What you should do >>
Scan the records below for the line with "Nitrogen metabolism in" and the line with "0.033±0.006 | 0.012±0.001 |", and retype that range exactly, both ends included, pictures excepted.

(Data extracted from a collection)
● ● ● ●

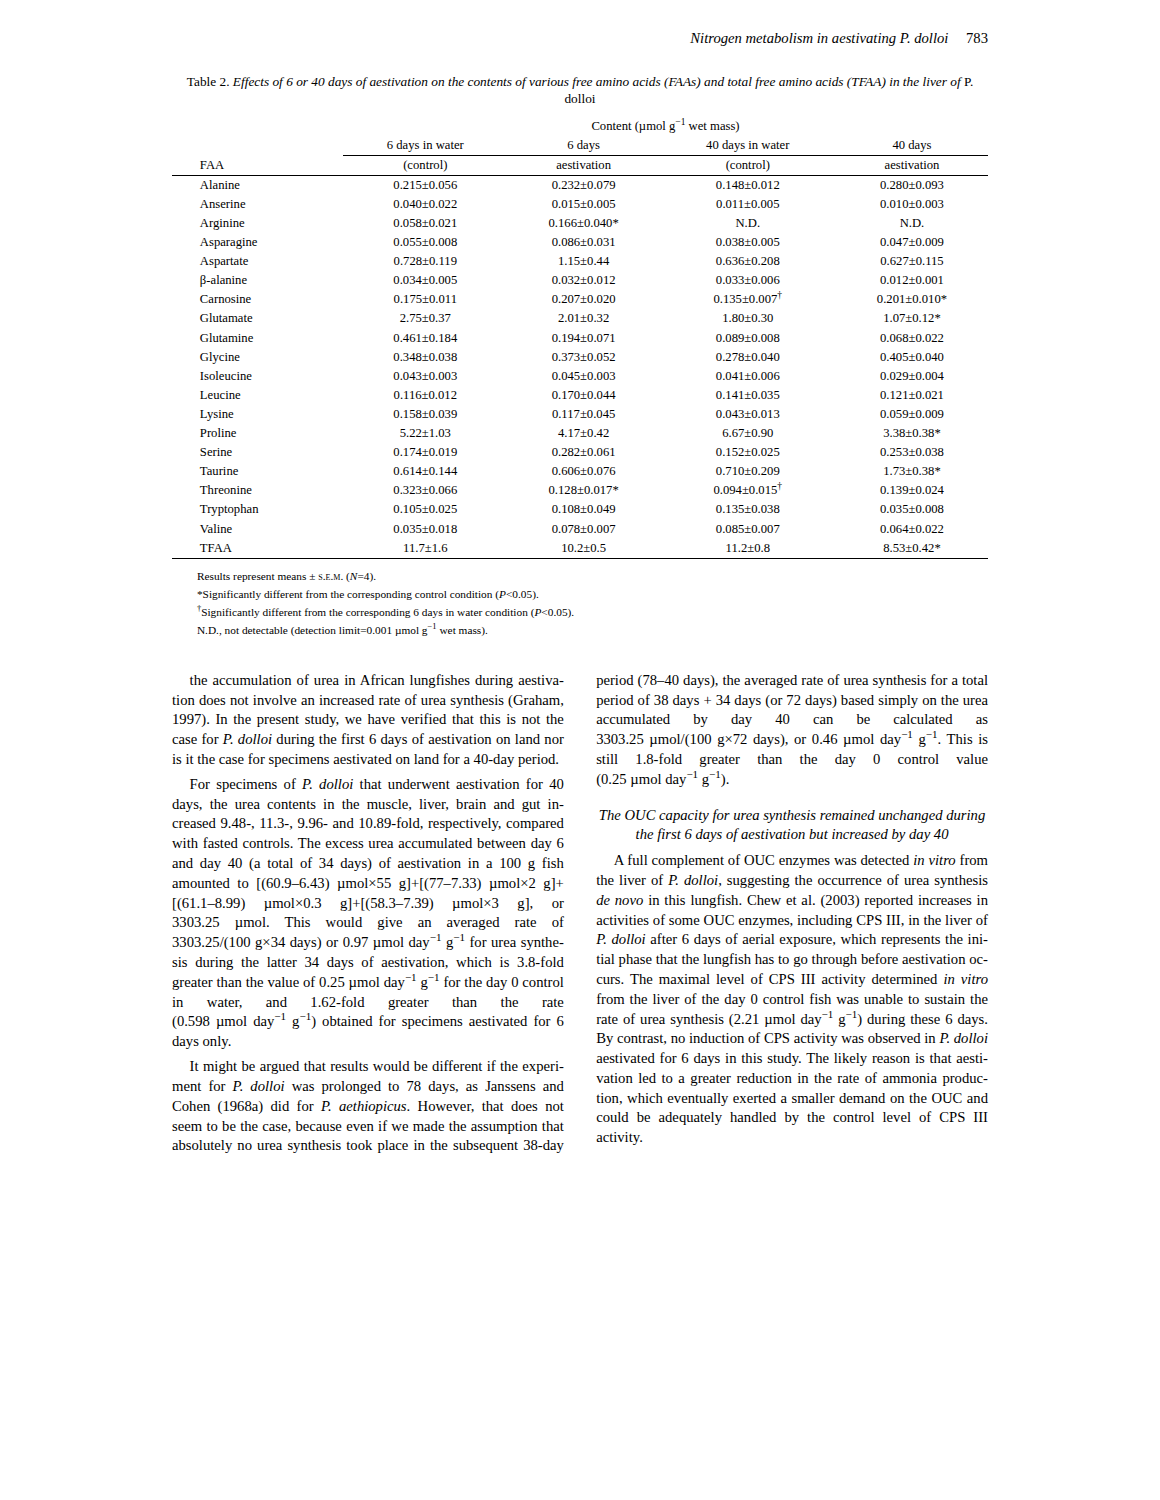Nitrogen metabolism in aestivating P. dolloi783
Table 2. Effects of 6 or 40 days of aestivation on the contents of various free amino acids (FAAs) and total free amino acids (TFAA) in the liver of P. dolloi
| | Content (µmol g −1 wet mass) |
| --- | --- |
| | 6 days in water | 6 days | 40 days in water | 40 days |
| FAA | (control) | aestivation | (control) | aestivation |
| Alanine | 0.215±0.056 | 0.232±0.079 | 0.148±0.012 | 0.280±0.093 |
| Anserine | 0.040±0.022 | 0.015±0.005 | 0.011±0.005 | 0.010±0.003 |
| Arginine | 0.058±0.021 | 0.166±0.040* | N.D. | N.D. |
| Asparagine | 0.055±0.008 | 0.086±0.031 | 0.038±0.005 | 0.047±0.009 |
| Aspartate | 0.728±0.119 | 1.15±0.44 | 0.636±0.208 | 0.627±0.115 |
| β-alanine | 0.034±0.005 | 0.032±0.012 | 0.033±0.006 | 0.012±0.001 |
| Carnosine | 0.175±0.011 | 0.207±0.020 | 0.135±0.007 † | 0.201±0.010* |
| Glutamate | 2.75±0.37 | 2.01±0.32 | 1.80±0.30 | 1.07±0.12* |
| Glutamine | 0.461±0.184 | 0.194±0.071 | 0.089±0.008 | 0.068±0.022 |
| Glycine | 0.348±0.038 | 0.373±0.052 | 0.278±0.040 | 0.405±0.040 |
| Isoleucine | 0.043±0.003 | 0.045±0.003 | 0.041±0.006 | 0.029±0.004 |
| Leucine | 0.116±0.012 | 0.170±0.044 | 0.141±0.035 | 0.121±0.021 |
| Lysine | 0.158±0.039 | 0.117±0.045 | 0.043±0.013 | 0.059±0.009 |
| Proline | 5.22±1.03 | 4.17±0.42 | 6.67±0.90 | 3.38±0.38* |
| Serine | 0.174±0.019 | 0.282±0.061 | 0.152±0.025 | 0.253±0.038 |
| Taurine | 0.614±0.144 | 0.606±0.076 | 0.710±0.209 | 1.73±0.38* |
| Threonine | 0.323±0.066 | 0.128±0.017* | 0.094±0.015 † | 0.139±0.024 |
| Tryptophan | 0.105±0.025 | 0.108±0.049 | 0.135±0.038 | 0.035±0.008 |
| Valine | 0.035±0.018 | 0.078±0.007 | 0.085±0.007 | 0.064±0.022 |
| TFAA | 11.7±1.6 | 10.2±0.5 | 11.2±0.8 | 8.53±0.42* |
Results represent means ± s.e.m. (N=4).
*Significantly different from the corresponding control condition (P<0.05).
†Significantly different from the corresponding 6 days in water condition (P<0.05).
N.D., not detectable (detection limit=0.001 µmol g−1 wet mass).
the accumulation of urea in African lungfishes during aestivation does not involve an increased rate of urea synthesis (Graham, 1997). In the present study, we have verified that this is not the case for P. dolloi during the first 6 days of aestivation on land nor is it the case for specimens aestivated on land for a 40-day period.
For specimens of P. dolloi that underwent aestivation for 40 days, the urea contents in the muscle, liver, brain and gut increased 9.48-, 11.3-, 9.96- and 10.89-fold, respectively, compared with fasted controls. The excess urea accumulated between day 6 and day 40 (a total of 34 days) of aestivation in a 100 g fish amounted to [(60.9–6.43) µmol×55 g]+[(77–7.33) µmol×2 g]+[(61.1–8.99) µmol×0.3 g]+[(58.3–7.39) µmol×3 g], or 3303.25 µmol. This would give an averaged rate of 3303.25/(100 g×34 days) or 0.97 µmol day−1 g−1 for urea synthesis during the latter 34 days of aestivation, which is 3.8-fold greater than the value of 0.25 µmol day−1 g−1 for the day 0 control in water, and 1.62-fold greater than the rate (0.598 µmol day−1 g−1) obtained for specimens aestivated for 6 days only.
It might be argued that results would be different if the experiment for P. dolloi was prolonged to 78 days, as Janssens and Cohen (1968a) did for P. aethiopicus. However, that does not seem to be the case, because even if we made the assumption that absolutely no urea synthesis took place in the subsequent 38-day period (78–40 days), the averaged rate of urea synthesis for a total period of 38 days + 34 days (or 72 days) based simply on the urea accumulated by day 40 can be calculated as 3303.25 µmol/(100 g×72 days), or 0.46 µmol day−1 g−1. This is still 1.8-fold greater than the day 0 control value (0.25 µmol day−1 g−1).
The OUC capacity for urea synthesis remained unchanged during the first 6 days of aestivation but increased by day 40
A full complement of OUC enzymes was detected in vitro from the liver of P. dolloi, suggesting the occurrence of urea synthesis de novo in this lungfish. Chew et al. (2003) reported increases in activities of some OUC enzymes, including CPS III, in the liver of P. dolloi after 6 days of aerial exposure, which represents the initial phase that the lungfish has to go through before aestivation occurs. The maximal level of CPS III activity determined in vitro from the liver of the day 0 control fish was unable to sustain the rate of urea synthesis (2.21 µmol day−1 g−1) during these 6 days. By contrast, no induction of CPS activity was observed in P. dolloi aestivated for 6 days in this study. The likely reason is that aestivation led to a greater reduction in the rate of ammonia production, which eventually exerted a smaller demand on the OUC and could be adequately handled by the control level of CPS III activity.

● ● ● ●

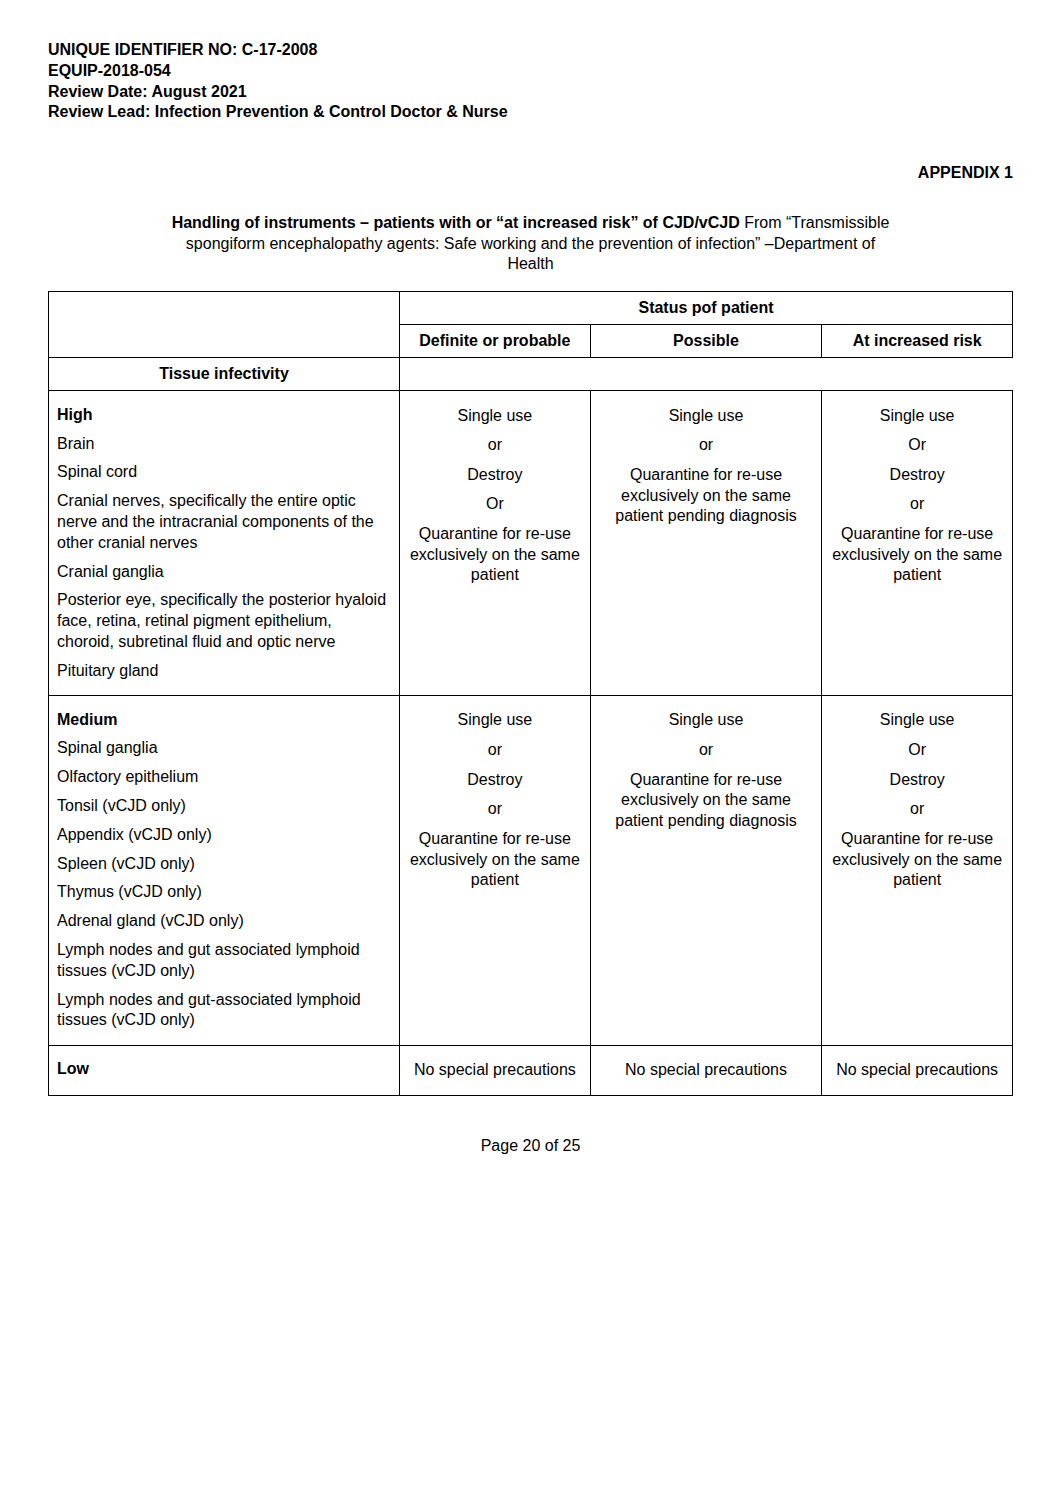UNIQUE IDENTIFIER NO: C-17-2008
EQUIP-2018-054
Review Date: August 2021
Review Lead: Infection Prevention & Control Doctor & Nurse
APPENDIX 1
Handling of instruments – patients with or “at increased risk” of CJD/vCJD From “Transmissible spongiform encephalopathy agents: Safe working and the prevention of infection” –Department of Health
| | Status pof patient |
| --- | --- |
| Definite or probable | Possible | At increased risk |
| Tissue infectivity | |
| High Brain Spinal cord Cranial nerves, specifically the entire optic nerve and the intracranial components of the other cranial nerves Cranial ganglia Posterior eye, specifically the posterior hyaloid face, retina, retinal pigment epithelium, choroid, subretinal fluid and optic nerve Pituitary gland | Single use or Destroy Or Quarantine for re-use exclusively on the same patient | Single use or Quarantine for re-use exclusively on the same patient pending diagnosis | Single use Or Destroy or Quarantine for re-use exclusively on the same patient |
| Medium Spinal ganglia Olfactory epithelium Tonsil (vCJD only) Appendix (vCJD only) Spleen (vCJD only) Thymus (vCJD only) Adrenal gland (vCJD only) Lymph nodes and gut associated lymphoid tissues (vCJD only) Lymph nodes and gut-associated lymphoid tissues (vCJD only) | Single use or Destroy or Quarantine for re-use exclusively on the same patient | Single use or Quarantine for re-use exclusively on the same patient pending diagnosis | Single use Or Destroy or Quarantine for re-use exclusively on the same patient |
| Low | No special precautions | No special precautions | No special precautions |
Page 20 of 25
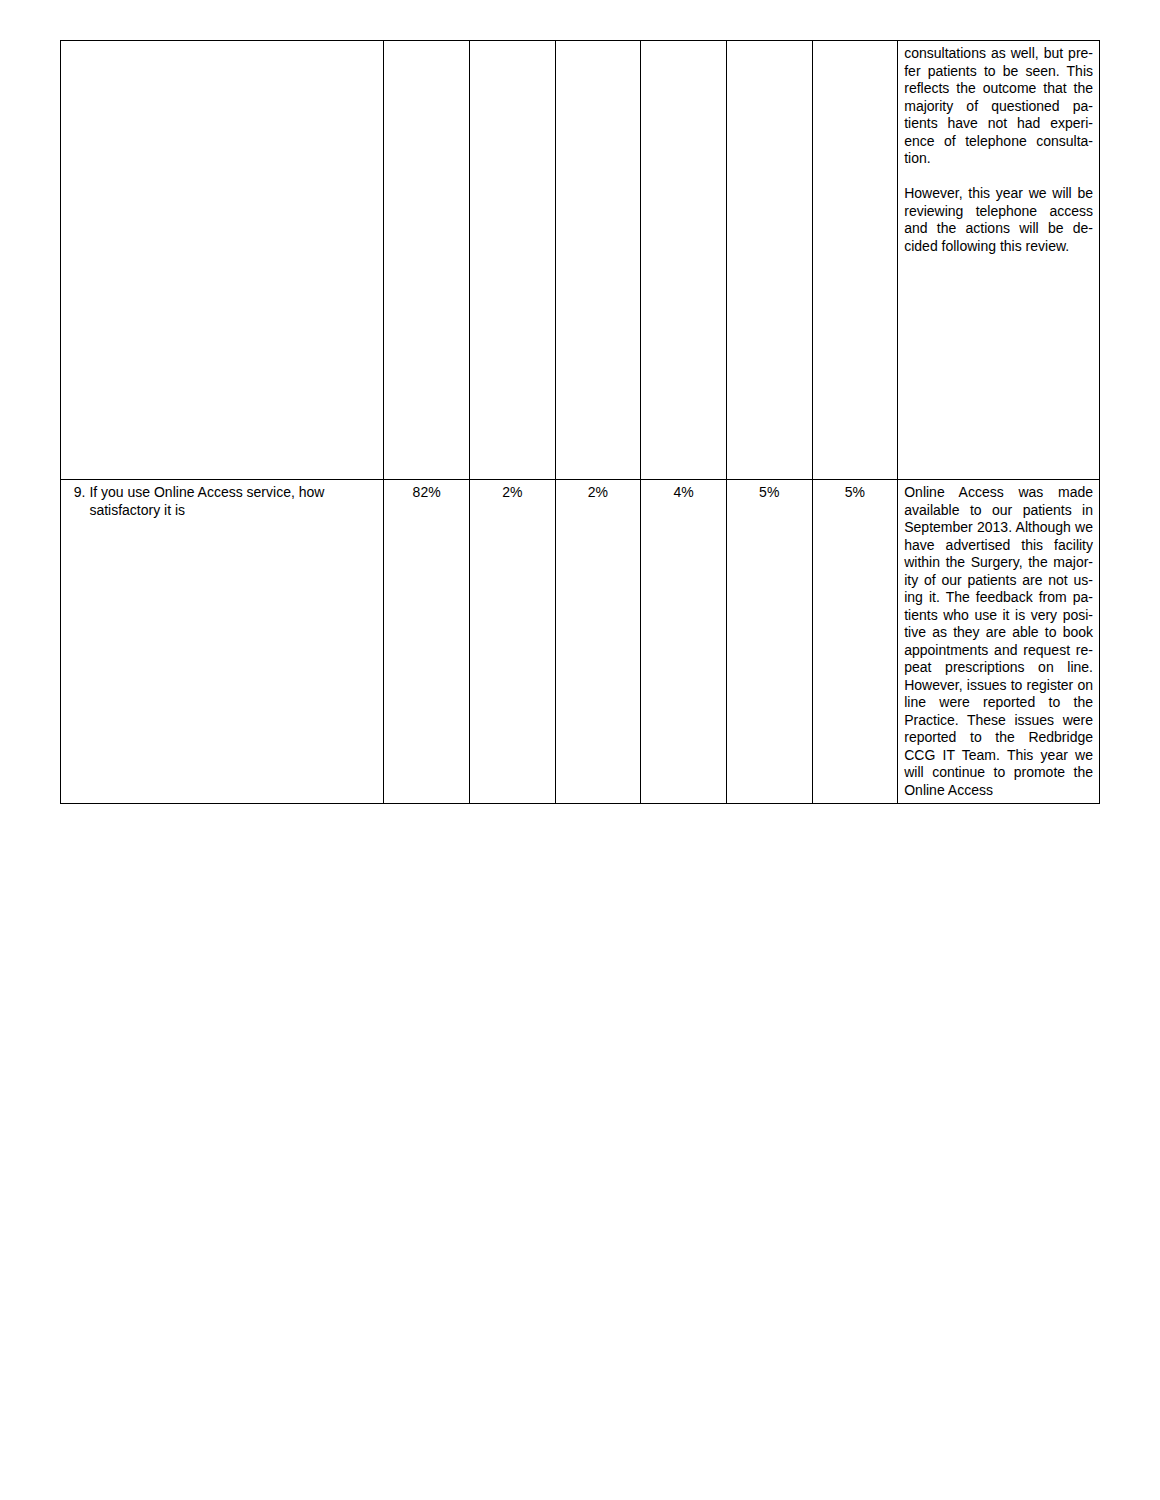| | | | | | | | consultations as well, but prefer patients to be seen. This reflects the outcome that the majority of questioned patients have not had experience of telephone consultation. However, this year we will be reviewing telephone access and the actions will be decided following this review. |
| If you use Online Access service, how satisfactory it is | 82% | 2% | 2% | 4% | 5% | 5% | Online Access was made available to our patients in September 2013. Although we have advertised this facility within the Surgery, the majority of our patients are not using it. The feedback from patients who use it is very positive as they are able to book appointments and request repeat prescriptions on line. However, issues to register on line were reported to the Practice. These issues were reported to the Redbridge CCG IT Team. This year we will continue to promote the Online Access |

● ● ● ●

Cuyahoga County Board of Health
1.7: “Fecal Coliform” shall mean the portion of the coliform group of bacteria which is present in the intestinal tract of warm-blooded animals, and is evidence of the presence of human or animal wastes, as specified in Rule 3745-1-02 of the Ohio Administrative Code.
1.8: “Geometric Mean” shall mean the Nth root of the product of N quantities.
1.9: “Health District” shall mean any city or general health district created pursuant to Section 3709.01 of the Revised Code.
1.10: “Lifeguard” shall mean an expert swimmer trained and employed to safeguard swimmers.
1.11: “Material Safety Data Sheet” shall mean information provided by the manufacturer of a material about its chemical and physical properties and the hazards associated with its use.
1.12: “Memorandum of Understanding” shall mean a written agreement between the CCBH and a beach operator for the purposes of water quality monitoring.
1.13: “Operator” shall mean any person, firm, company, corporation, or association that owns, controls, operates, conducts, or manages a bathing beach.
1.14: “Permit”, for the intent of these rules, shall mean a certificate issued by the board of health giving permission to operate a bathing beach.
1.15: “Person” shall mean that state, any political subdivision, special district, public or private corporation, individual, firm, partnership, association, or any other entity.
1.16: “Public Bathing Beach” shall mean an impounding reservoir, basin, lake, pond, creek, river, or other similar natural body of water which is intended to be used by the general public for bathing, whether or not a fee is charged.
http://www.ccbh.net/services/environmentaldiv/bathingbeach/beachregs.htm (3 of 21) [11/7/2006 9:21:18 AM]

● ● ● ●

Result of this task >>
Nitrogen metabolism in aestivating P. dolloi783
Table 2. Effects of 6 or 40 days of aestivation on the contents of various free amino acids (FAAs) and total free amino acids (TFAA) in the liver of P. dolloi
| | Content (µmol g −1 wet mass) |
| --- | --- |
| | 6 days in water | 6 days | 40 days in water | 40 days |
| FAA | (control) | aestivation | (control) | aestivation |
| Alanine | 0.215±0.056 | 0.232±0.079 | 0.148±0.012 | 0.280±0.093 |
| Anserine | 0.040±0.022 | 0.015±0.005 | 0.011±0.005 | 0.010±0.003 |
| Arginine | 0.058±0.021 | 0.166±0.040* | N.D. | N.D. |
| Asparagine | 0.055±0.008 | 0.086±0.031 | 0.038±0.005 | 0.047±0.009 |
| Aspartate | 0.728±0.119 | 1.15±0.44 | 0.636±0.208 | 0.627±0.115 |
| β-alanine | 0.034±0.005 | 0.032±0.012 | 0.033±0.006 | 0.012±0.001 |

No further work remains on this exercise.